Solo había que animarse para cosechar mucho dinero, fama, títulos, gloria. Y no faltaron los hombres dispuestos a emprender una aventura, que no resultó tan placentera como afirmaba el optimista periódico madrileño.
Hombres de acción
Tal vez el explorador más famoso sea David Livingstone (1813-1873). Un individuo peculiar, un caso que escapa al perfil común de otros exploradores, que, comoJohn Hanning Speke (1827-1864) o Henry Morton Stanley (1841-1904), por ejemplo, eran militares, hombres curtidos en batallas y acostumbrados a las privaciones. La presencia de Livingstone en África obedecía a una motivación religiosa. Además, se había recibido de médico en la Universidad de Glasgow. La Sociedad Misionera de Londres, de la cual era miembro, resolvió destinarlo al África.

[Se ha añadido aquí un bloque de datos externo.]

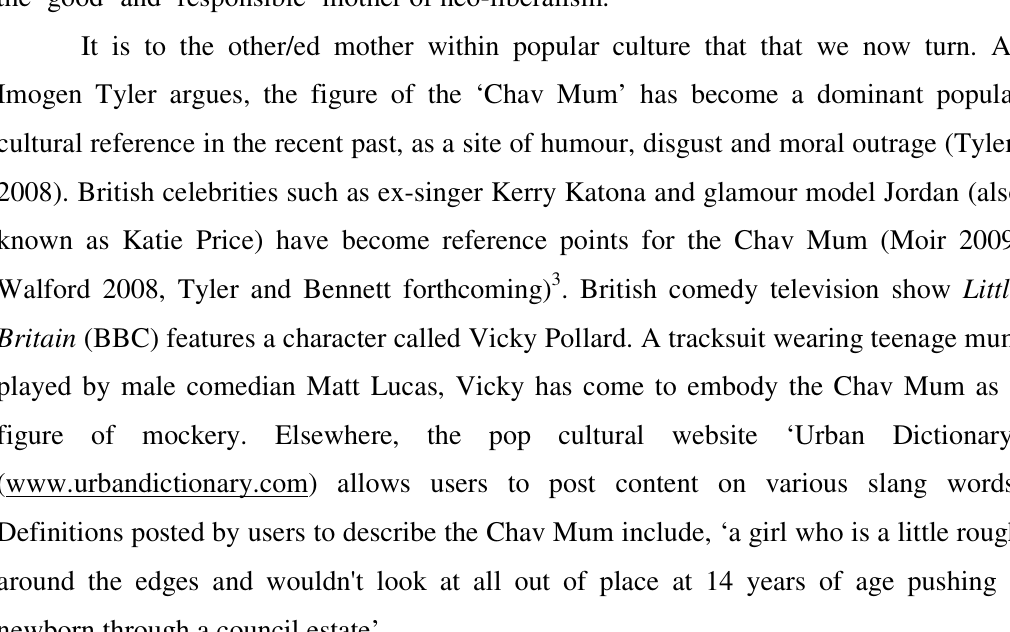
of mockery. Elsewhere, the pop cultural website ‘Urban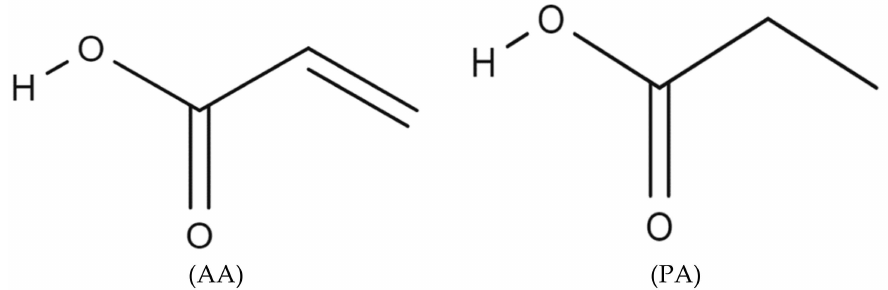
Figure 2. Chemical structures of acrylic acid (AA) and propionic acid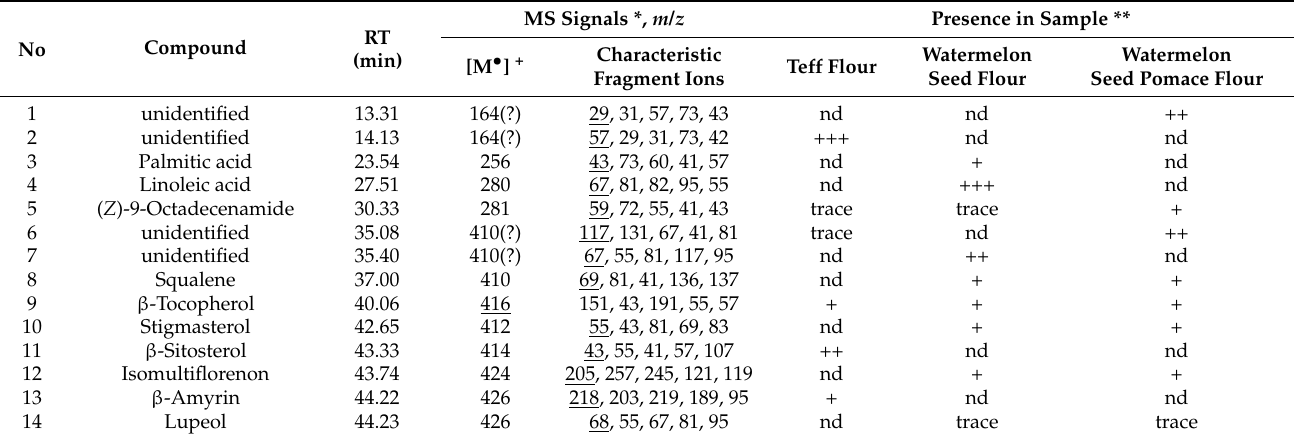
Table 4. Compounds identified in methanolic extracts of teff and watermelon flour samples by GC-MS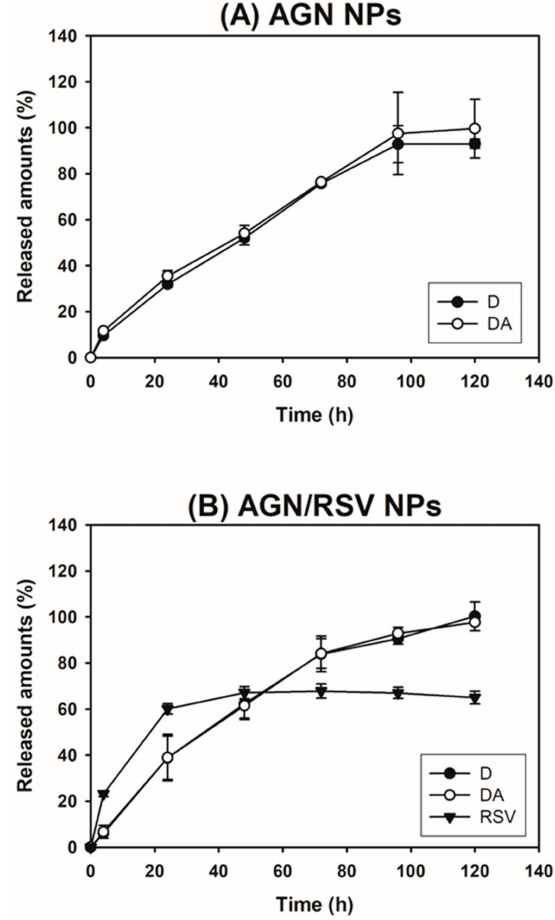
Figure 4. The release data of AGN NPs (D and DA) and AGN/RSV NPs (D, DA, and RSV). The cumulative released amounts of D, DA, and RSV from ( A ) AGN NPs and ( B ) AGN/RSV NPs are plotted. Data are shown as the mean ± SD ( n =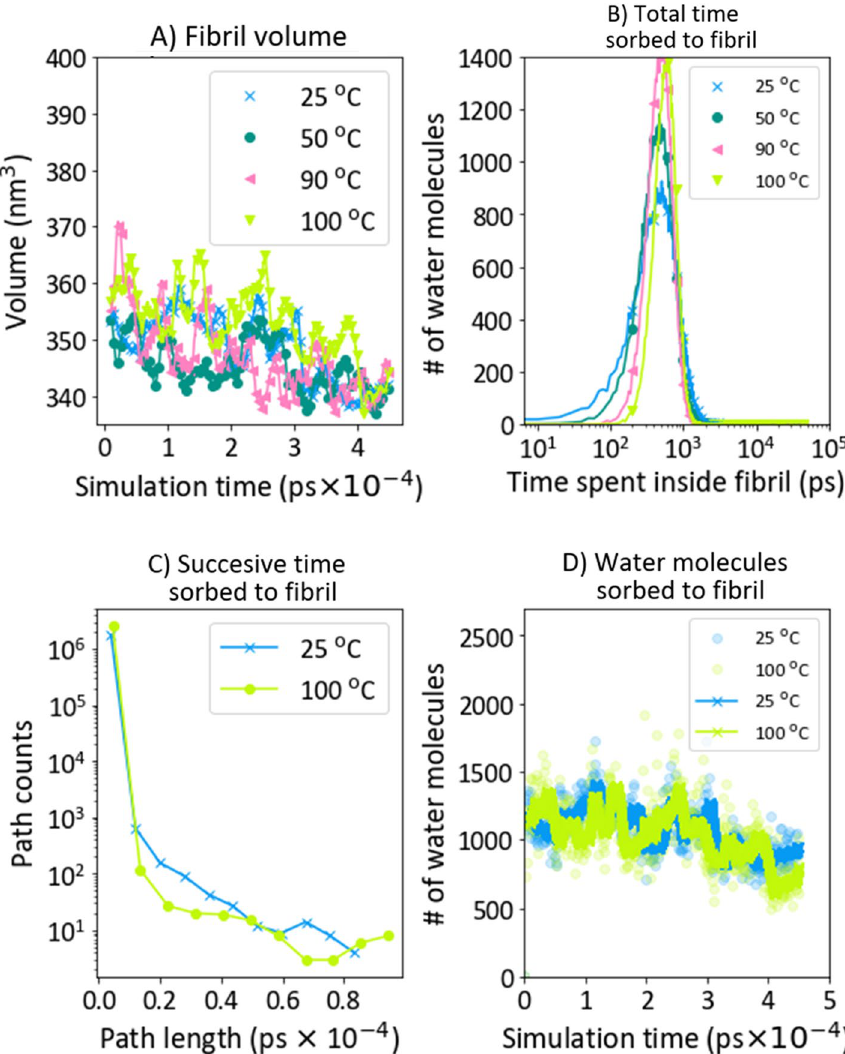
Figure 7. Swelling at different temperatures. Curves in ( A ) and ( D ) represent a moving average with n = 100. In ( D ), points are actual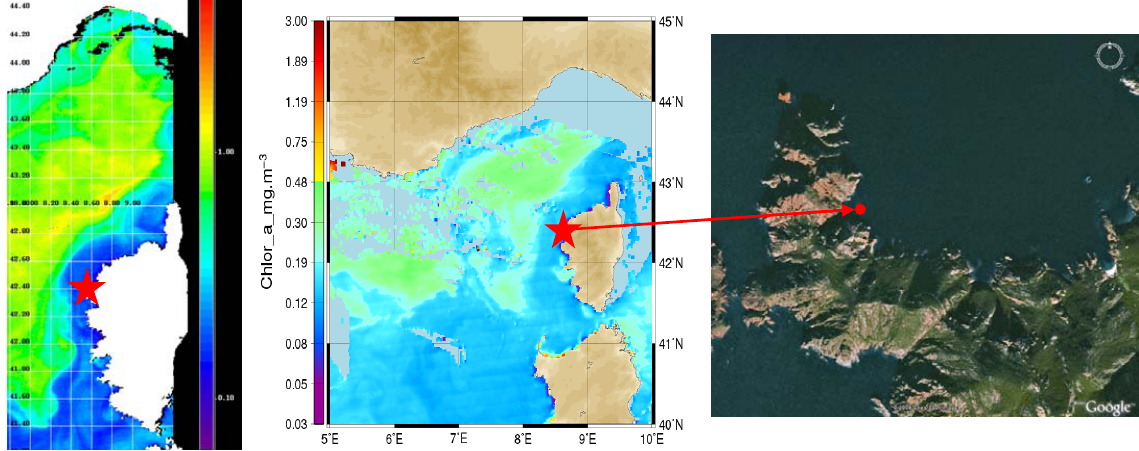
Fig. 1. MODIS satellite image showing the chlorophyll- a distribution in the Ligurian Sea during the spring bloom (left image, 1 May 2008) and during the DUNE-1 experiment (central image, 16 June 2008); the DUNE mesocosm site in Scandola reserve on the coast of Corsica is marked in red: the site is characterized by “blue” waters typical of oligotrophic systems (source: MODIS, Nasa, E. Bosc, personal communication, 2008). The area chosen is a very “blue” area because of the uplift of the Ligurian Current along the Corsican coast that isolates the coastal area from more productive waters of the center of the Ligurian Sea: during both experiments, the waters were typical of oligotrophic conditions. The GoogleEarth® satellite image on the right shows the local configuration of the bay, protected from dominant westerly winds and swell by a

En 1840 arribó a Ciudad del Cabo, donde la misión estaba a cargo de Robert Moffat (1795-1883), quien unos años después se transformaría en su suegro. El 9 de enero de 1845 David Livingstone y Mary Moffat se casaron.
Entre 1852 y 1856, Livingstone exploró el interior de África y fue el primer europeo en ver la imponente caída de agua que bautizó como Cataratas Victoria en honor a la reina. Como suele suceder, los hombres cuyas hazañas los hacen dignos de ser recordados no logran sus éxitos en soledad. Y para no desmentir el proverbio, el soporte de Livingstone fue su esposa.
La escritora escocesa Julie Davidson, en su obra Looking for Mrs. Davidson, se ocupa en dejarlo claro. Para tratar de demostrar que Mary fue más que “un susurro en la fama de su marido”, recorrió el camino que emprendieron los exploradores. Así, se internó en los más oscuros rincones de Sudáfrica, Malawi y Mozambique en un viaje que se extendió por casi cinco mil kilómetros.
Mary había nacido en Griekwastad, un poblado rural de Sudáfrica. Allí estaban establecidos Moffat y su esposa Mary, de modo que la niña, que llevaba el nombre de su madre, aprendió el lenguaje de la localidad con la naturalidad con que aprenden los pequeños. Moffat fundó tres misiones en África. La última estaba emplazada en Botswana, a orillas del río Kolobeng, donde se radicaron los Livingstone-Moffat con sus hijos. La Misión Kolobeng contaba con una iglesia y una escuela en la que Mary se ocupó de dar clases.
Acompañó a su marido en varias de sus expediciones, llevando a sus hijos, e incluso estando embarazada. Su conocimiento de idiomas resultó muy útil para comunicarse con los nativos. Fue la primera mujer blanca en cruzar el desierto de Kalahari. Una de esas expediciones le produjo un derrame cerebral, que le dejó paralizado el lado izquierdo. En 1862 remontó con sus hijos el río Zambeze para unirse con su marido. Enferma de malaria, falleció a los tres meses.
Livingstone murió en 1873. Sus colaboradores extrajeron su corazón y lo enterraron al pie de un árbol. Su cuerpo, enviado a Inglaterra, descansa en la Abadía de Westminster. Se lo recuerda como descubridor, pero sobre todo por su prédica contra el tráfico de esclavos, que contribuyó a instalar el tema en la sociedad del siglo XIX.